Image and design file data:
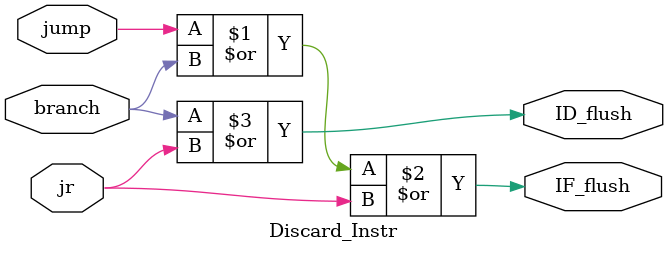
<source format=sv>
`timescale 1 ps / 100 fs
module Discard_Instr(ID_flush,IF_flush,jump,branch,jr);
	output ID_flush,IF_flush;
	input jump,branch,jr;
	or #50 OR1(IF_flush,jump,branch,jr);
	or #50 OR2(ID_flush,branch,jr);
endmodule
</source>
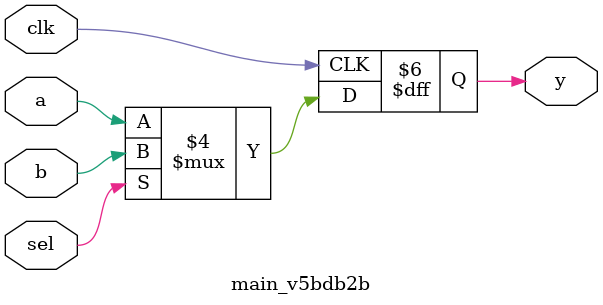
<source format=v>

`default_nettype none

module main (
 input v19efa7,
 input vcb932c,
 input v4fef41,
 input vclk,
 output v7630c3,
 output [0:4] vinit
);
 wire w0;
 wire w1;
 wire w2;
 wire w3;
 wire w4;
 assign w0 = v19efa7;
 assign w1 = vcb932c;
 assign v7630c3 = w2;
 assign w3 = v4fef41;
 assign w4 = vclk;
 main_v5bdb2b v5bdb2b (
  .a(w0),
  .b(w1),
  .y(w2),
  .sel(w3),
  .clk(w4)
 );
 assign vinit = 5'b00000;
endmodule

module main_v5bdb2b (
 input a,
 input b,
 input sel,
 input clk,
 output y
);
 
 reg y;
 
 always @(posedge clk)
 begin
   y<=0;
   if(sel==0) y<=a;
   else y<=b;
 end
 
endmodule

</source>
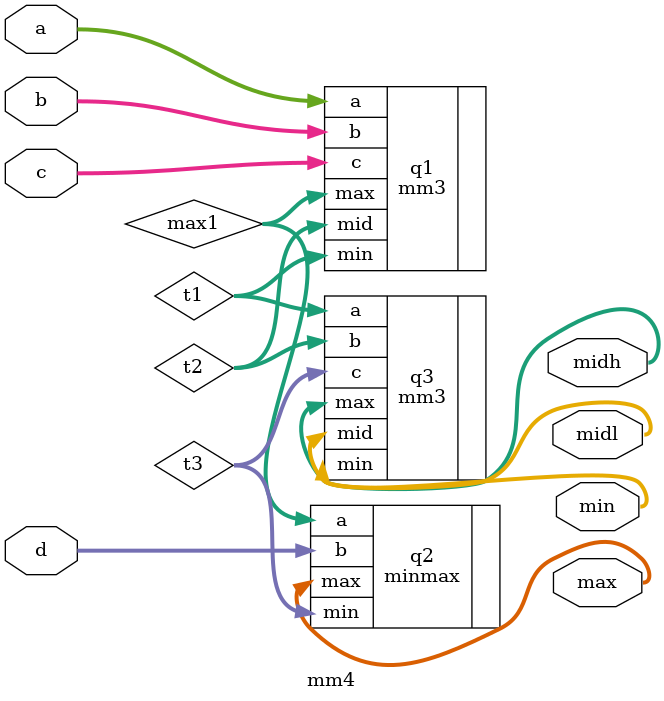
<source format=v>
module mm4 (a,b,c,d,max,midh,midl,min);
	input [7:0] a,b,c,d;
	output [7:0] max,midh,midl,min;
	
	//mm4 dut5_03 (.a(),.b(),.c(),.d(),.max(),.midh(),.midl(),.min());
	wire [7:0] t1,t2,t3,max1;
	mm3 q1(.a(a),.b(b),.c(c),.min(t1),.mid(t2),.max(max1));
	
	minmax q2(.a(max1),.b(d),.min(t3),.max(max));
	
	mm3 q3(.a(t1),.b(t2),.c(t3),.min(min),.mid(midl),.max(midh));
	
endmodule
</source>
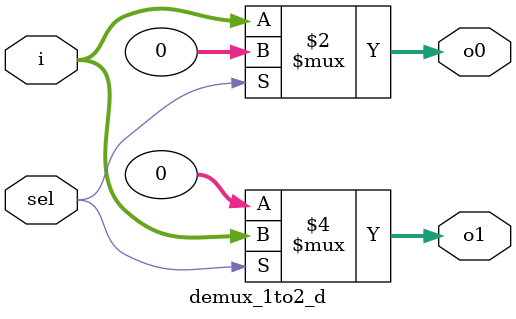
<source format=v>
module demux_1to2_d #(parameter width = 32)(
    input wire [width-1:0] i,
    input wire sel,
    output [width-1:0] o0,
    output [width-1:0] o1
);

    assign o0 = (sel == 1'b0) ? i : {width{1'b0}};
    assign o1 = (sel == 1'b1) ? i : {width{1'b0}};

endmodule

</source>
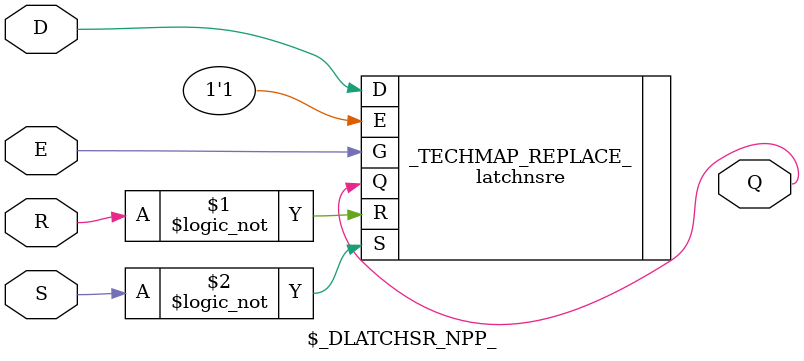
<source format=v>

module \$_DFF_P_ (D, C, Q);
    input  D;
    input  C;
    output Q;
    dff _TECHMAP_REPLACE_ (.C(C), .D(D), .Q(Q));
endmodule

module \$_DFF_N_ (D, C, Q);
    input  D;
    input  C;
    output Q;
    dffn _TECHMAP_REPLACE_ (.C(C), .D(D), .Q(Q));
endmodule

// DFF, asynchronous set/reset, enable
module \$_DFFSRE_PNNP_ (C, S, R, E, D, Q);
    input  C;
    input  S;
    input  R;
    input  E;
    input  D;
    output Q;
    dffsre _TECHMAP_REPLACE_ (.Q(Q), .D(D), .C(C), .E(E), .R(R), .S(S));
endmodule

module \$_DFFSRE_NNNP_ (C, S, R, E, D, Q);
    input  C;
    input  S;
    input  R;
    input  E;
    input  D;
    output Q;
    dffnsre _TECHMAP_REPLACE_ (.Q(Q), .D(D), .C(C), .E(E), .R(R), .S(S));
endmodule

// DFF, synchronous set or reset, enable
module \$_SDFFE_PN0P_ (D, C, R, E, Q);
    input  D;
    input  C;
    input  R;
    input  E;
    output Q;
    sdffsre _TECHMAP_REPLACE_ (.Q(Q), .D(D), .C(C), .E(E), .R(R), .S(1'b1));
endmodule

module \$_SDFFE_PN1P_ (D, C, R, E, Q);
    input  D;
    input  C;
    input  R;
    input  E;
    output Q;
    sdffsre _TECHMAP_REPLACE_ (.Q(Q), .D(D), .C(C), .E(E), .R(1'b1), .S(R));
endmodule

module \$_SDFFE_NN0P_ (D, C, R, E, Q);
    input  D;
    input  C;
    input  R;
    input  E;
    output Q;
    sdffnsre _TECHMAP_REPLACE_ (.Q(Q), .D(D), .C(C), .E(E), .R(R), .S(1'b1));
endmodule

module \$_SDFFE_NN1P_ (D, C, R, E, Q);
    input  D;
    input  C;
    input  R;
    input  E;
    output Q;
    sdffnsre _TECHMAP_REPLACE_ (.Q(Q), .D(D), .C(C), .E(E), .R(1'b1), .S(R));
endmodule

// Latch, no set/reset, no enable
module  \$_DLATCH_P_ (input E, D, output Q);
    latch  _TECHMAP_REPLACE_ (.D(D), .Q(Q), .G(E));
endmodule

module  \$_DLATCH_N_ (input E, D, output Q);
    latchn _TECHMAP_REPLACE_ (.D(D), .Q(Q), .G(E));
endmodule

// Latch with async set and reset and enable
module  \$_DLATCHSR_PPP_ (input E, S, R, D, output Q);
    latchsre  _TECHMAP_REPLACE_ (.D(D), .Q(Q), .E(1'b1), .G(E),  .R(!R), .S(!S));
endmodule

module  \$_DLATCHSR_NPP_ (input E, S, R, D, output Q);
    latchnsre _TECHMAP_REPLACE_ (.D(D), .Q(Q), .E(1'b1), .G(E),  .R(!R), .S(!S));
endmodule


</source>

==

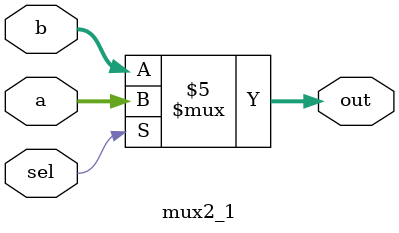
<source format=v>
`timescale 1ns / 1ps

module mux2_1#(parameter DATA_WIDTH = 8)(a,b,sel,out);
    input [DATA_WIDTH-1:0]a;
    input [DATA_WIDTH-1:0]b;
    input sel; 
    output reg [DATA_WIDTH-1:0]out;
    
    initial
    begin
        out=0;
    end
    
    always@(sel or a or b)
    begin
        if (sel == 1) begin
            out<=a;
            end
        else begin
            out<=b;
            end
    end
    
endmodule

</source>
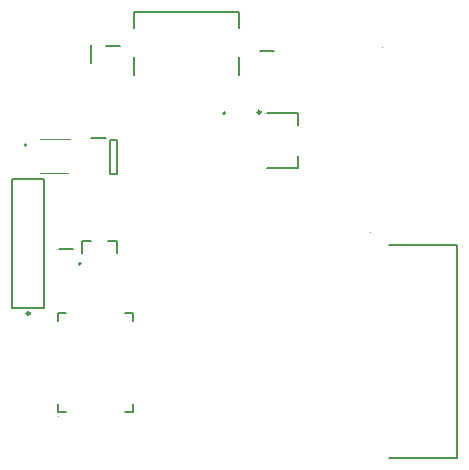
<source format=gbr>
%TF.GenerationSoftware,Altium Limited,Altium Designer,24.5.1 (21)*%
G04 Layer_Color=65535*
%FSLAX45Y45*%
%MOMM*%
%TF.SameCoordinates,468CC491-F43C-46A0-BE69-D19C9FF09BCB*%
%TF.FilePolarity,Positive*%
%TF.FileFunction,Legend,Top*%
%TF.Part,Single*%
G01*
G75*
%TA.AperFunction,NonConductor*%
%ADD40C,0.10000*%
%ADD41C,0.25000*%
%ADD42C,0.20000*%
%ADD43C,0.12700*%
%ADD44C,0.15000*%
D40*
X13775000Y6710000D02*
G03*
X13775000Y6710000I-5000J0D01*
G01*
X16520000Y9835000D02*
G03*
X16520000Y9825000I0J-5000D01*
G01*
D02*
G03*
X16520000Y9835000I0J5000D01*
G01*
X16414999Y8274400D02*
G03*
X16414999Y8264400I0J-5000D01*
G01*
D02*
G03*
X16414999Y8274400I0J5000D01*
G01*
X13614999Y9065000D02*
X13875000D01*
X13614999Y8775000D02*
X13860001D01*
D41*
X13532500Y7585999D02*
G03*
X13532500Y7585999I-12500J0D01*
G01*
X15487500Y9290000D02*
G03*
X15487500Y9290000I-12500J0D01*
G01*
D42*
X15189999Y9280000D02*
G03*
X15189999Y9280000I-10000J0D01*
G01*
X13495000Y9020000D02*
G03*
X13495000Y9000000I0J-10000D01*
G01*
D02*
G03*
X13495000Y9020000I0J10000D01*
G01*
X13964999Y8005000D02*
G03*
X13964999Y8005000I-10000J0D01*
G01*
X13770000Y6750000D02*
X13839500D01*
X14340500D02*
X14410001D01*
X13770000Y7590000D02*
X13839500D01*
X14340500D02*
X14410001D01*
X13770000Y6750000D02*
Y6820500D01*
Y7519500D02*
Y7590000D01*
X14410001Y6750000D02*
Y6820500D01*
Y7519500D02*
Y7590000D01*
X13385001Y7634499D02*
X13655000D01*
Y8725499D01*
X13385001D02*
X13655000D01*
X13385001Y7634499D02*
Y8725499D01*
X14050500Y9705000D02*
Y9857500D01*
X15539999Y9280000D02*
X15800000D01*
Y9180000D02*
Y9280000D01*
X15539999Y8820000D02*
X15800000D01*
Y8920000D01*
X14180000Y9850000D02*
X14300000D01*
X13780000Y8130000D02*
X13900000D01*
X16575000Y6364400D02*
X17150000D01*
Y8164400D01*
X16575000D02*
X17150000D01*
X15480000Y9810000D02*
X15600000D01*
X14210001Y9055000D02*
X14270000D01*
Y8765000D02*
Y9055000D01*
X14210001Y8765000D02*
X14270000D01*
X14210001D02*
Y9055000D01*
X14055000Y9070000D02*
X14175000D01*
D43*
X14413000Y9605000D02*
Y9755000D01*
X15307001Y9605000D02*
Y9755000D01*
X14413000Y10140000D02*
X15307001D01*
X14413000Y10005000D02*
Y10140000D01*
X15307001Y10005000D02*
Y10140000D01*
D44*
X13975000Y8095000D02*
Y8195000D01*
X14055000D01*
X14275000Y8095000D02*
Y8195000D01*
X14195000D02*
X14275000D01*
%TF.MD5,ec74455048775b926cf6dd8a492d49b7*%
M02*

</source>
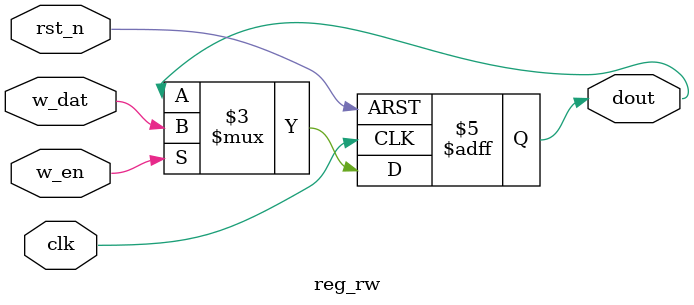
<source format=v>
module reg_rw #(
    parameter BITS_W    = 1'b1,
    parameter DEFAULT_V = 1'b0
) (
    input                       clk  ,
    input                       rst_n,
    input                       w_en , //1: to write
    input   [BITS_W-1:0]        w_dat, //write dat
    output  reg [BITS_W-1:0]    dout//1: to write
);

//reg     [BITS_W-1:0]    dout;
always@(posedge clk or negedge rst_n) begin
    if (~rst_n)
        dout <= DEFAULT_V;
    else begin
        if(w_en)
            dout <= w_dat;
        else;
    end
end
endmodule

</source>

# [Requirement]
Report how many lines of the records above contain the word "midh", giving only the number.

# [The answer]
4